In an unexpected bow to America’s need for clean air and including a desperate attempt to make people stop watching the impeachment hearings, President Trump announced he is banning automobiles and going back to the full-scale manufacturing buggies.
And buggy whips.
“All the out-of-work wheelwrights, carpenters, horse breeders, and horseshoe makers,” he announced, “will be back on the job! We will also need millions of guys to clean up the horseshit.”
As a note for non-horse owners, a horse produces about eight piles of manure a day totaling 50 pounds, more or less.

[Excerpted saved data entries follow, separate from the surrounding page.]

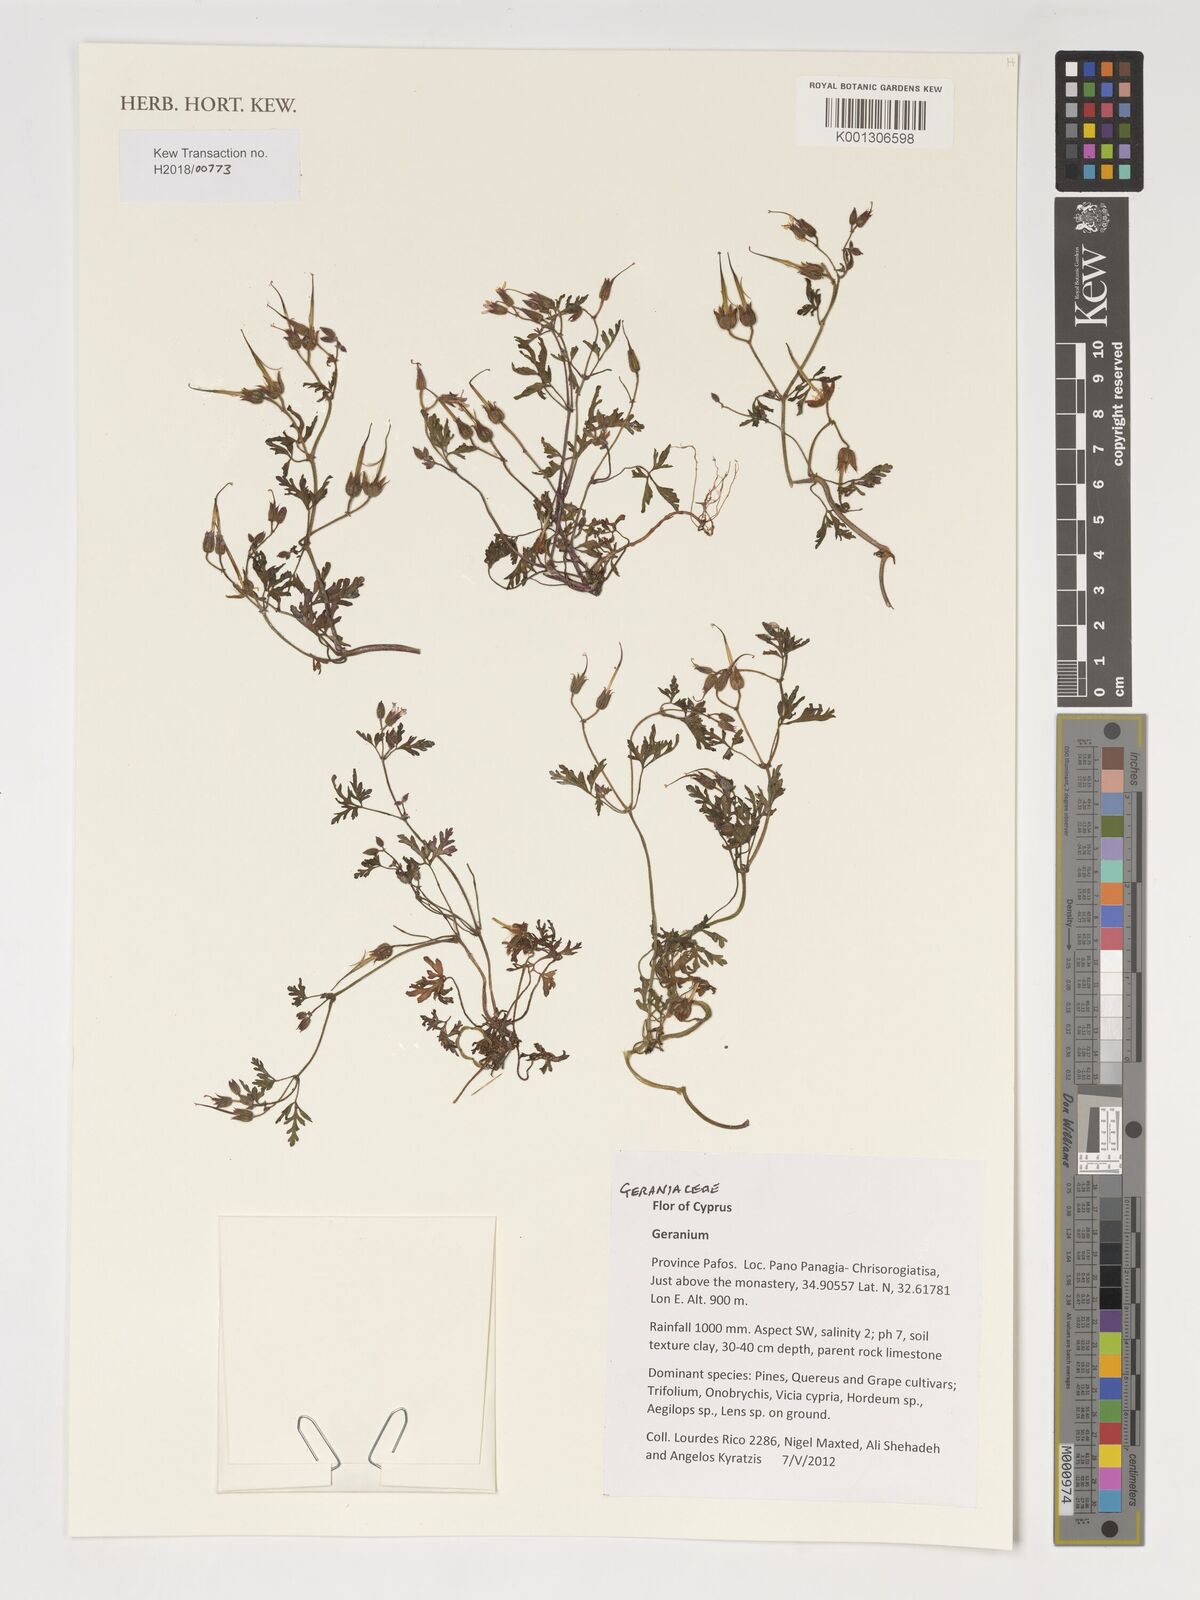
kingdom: Plantae
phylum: Tracheophyta
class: Magnoliopsida
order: Geraniales
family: Geraniaceae
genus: Geranium
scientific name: Geranium
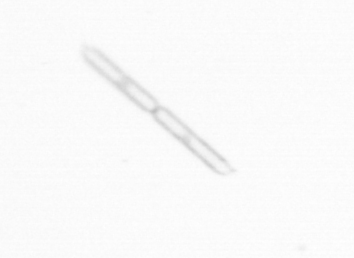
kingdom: Chromista
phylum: Ochrophyta
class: Bacillariophyceae
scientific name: Bacillariophyceae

Every day. All year. In all seasons. I please that without horseshit cleaner-uppers, the entire world would be completely covered with horse do-do in just a few years. I’m not sure how many, but someone once made that calculation I’ve just forgotten who and when. Or where.
That means for each horse in the U.S., it will create about nine tons of manure every year. This can be used as fertilizer, to make bricks, and especially as fuel with a higher heating value than seasoned hardwood. Plus, the resultant ash is an excellent soil additive.

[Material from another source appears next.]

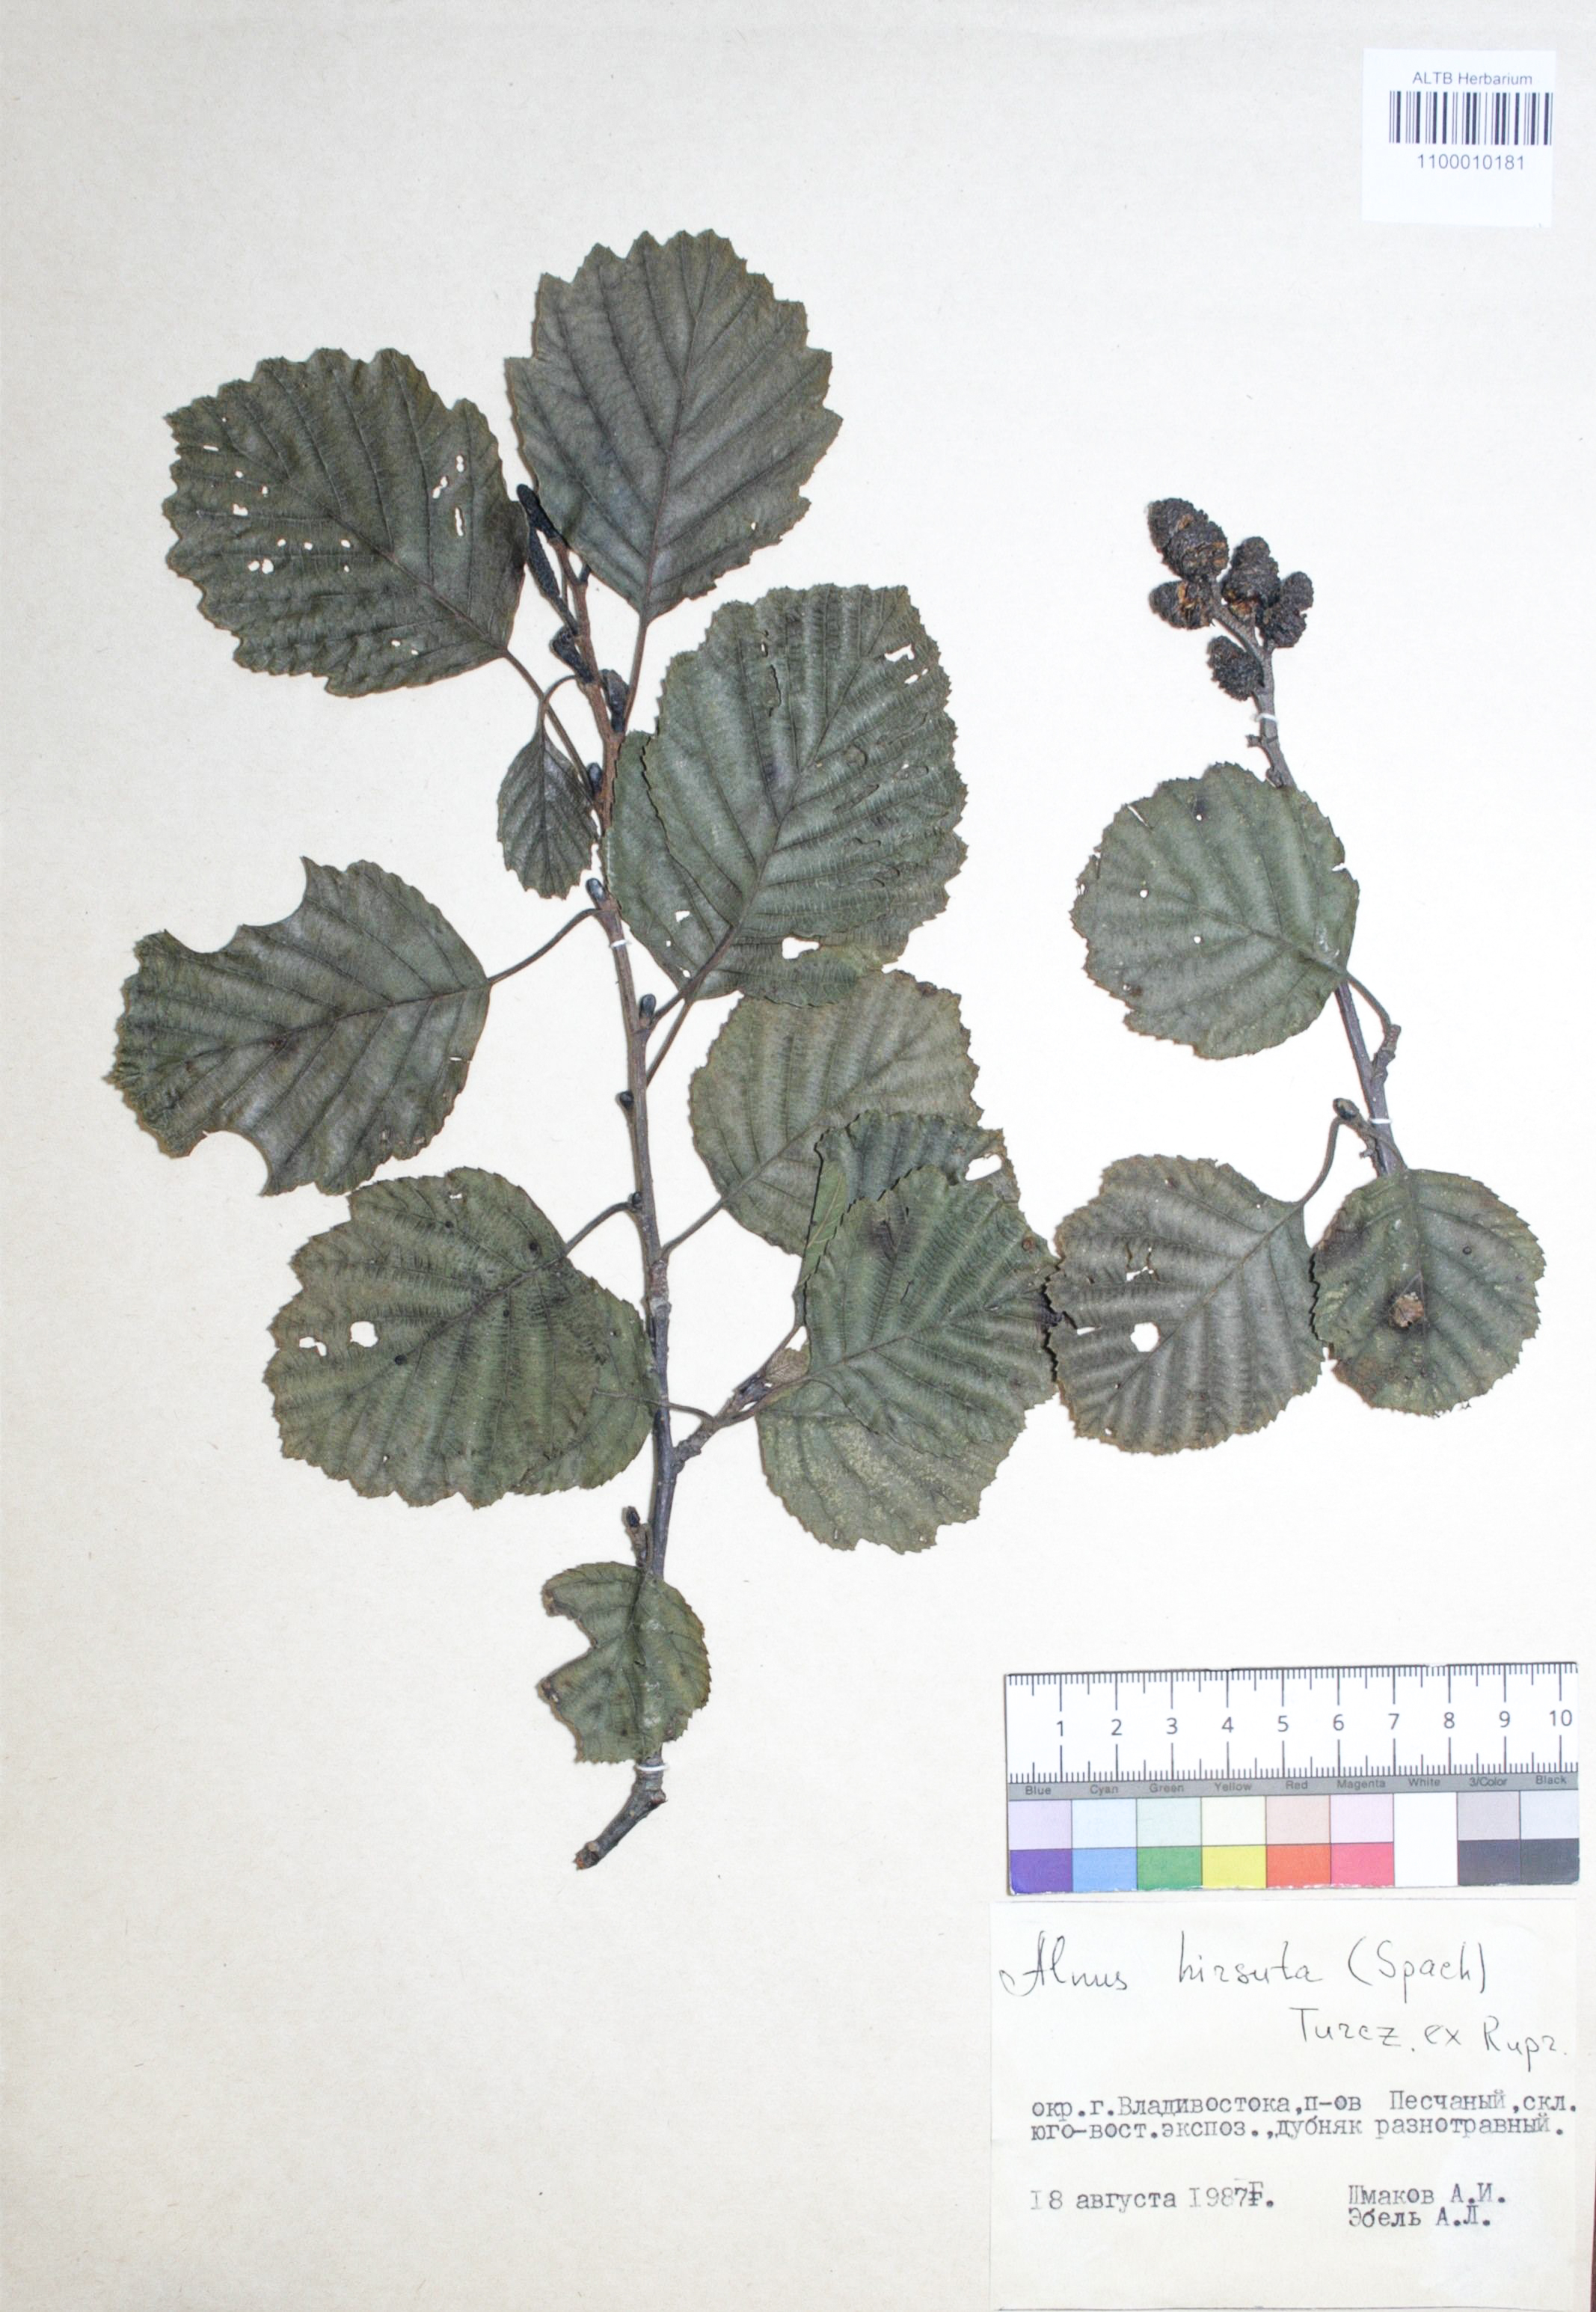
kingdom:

Auto manufacturers ignored the announcement as General Motors kept rolling out the hybrids. Simultaneously, forty of Trump’s favorite Republican cronies cheered, promising this proposal would produce a massive job surge as well as a perfect, renewable source for heating homes.
Whoever is speaking for the White House these days — Trump himself maybe? — assured reporters that this administration has always been about horseshit, something about which many commentators could finally agree.